One of the early sections in this book visits New York city and the team of men who are responsible for the never-ending pumping out of water from under the city, which constantly threatens to fill subways. The author then goes through the surprisingly rapid decline of the city. If you've ever stood in Manhattan gazing along the straight avenues and streets, and were amazed at the scale of construction, then this section will chill you right through. Later in the book, the author desctribes an abandoned seaside town in Cyrpus and it's decline in decrepitude.

A common thread thoughout the book concerns our effect on the environment and how long it would take for the Earth to correct itself if we were to depart.

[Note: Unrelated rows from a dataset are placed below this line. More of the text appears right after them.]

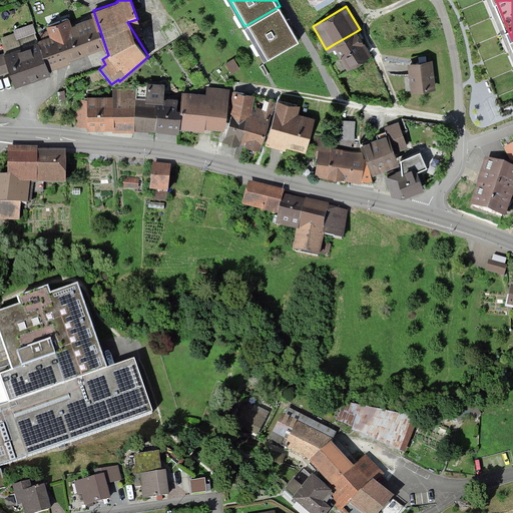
[(297,41),(278,7),(244,26),(264,60),(297,41)]
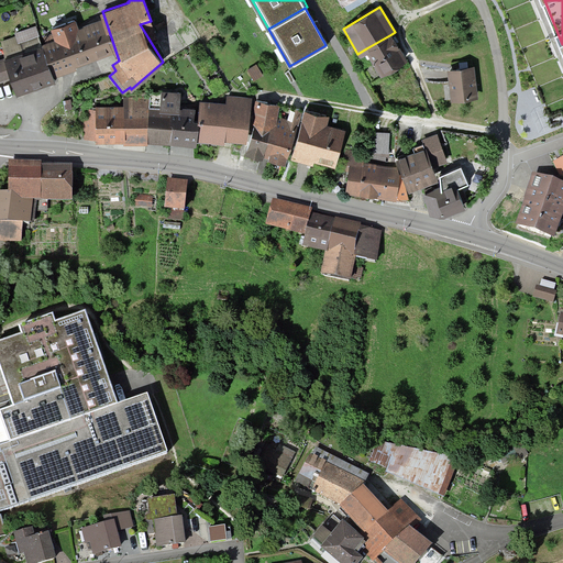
[(42,47),(52,77),(75,69),(74,65),(116,51),(105,18),(77,28),(75,20),(52,29),(55,40),(41,45),(42,47)]
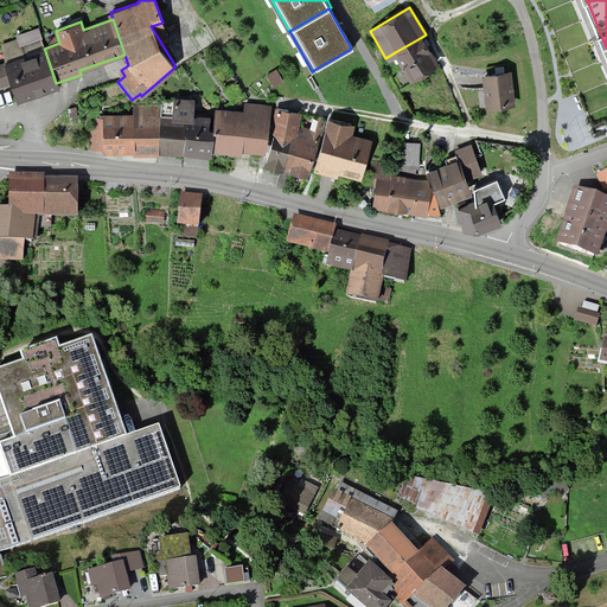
[(38,30),(16,37),(19,46),(40,39),(38,30)]
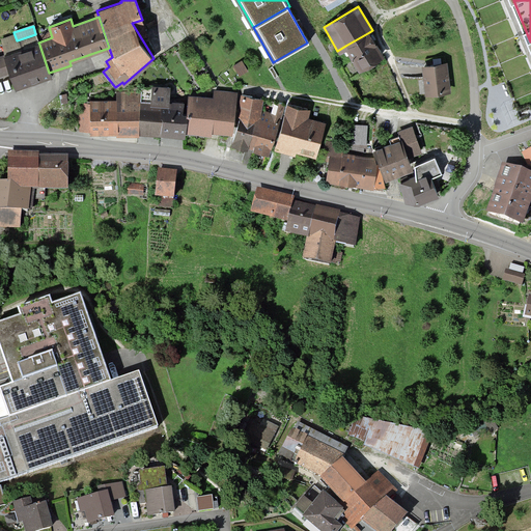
[(384,54),(369,32),(345,46),(359,70),(384,54)]
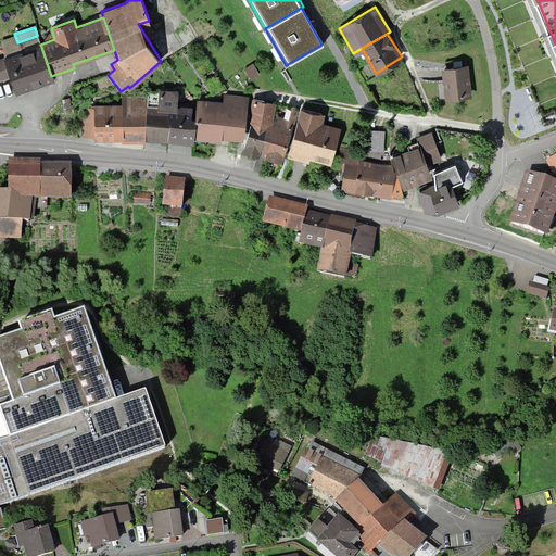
[(41,47),(3,60),(10,77),(15,93),(52,81),(51,76),(41,47)]
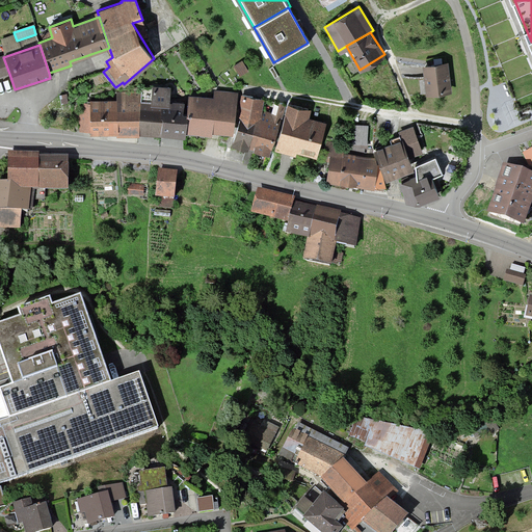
[(0,77),(9,74),(3,57),(0,57),(0,77)]
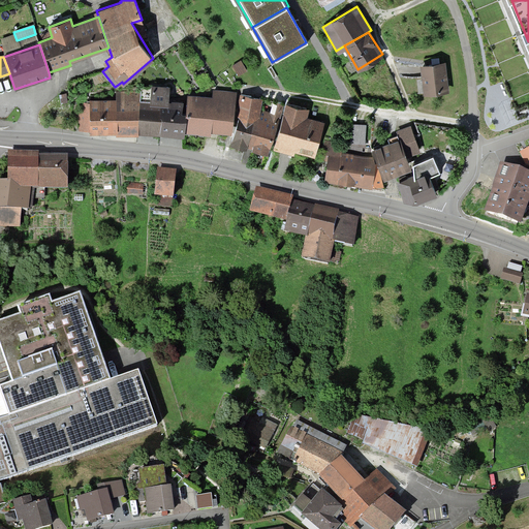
[(241,61),(234,65),(239,74),(246,70),(241,61)]
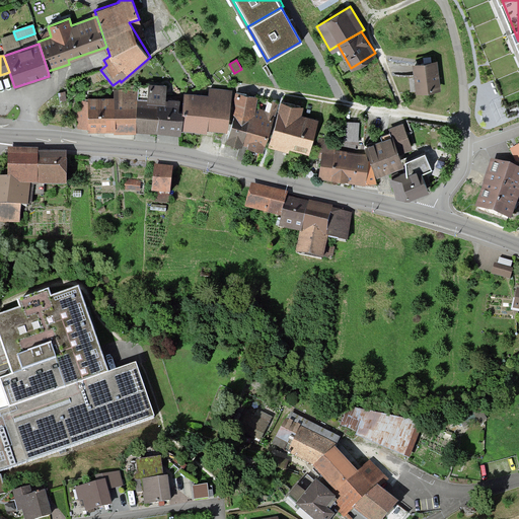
[(414,63),(417,92),(440,89),(437,60),(414,63)]
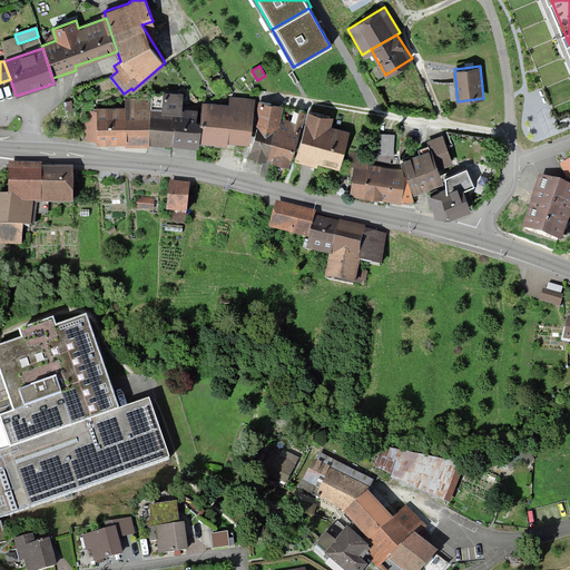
[(163,110),(175,110),(173,143),(198,144),(198,139),(200,106),(183,105),(183,92),(164,91),(163,110)]
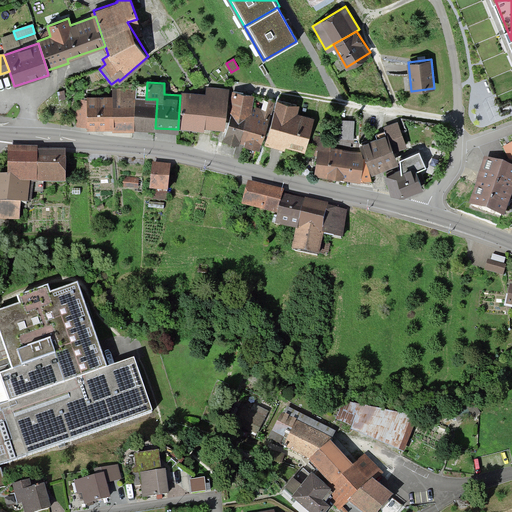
[(180,95),(178,125),(224,127),(228,87),(206,85),(206,90),(181,89),(180,95)]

What about the ozone-damaging chemicals we pump out into the atmosphere, or the heavy metals and radioactive materials we dump and store without regard for future generations. The U.S. has silos of chock-full radioactive materials, surrounded by hundreds of warning signs. Due to the fact that human languages can mutate beyond recognition over just a few hundred years, the warning signs had to be desinged to be comprehensible to anyone who came across them. The author visits oil-refining facilities in Texas to examine what would happen there should humans suddenly stop running these facilities. A trip to Chernobyl is used to illustrate what could happen in the aftermath of a nuclear containment failure.

By examining the rise of humanity from the depths of Africa, the author looks for the most suitable candidate to suceed us once we depart.